Assigned task 1: Reproduce the part of the texture-mapping post that starts at "so your inner" and ends at "in x direction)".
Assigned task 2: Resume the texture-mapping post after its final line.

Text shown:
Instead of calculating the coordinates of the source pixel in the texture every time you write a pixel to the copper list, I think it is faster to maintain a set of coordinates and modify them with predetermined values.
so your inner loop could look something like:
NextY:
move #30,d2 ; width of screen
NextX:
add.w d4,d0 ; modify source x coordinate (for every change
add.w d5,d1 ; modify source y coordinate in x direction)
move.w #$07C0,d3 ; mask for y coordinate (32x32 texture?)
and.w d1,d3
lea Texture,a1 ; pointer to texture
add.w d3,a1
move.w #$07C0,d3 ; mask for x coordinate
and.w d0,d3
lsr.w #5,d3
add.w d3,a1 ; now we have the correct address
move.w (a1),(a0)+ ; copy a pixel from texture to screen
subq.b #1,d2
bne NextX
add.w d6,d0 ; modify source x coordinate (for every change
add.w d7,d1 ; modify source y coordinate in y direction)

Information supplied:

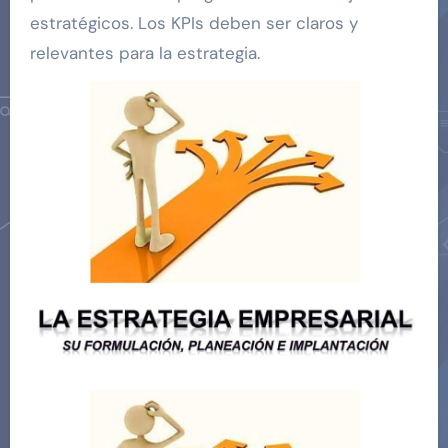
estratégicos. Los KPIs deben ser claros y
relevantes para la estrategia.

Expected answer 1:
so your inner loop could look something like:
NextY:
move #30,d2 ; width of screen
NextX:
add.w d4,d0 ; modify source x coordinate (for every change
add.w d5,d1 ; modify source y coordinate in x direction)

Expected answer 2:
; probably something needs to be added to copperlist
; pointer in a0 so it points to next line
subq.b #1,LineY
bne NextY
hope that makes some sense and hasn't too many bugs...
for calculating the magic numbers in d4,d5,d6,d7
d4 = x_scale * cos(angle)
d5 = x_scale * -sin(angle)
d6 = y_scale * sin(angle)
d7 = y_scale * cos(angle)
(in my example code I use fixed-point math with 6 bits of fraction so multiply by 64)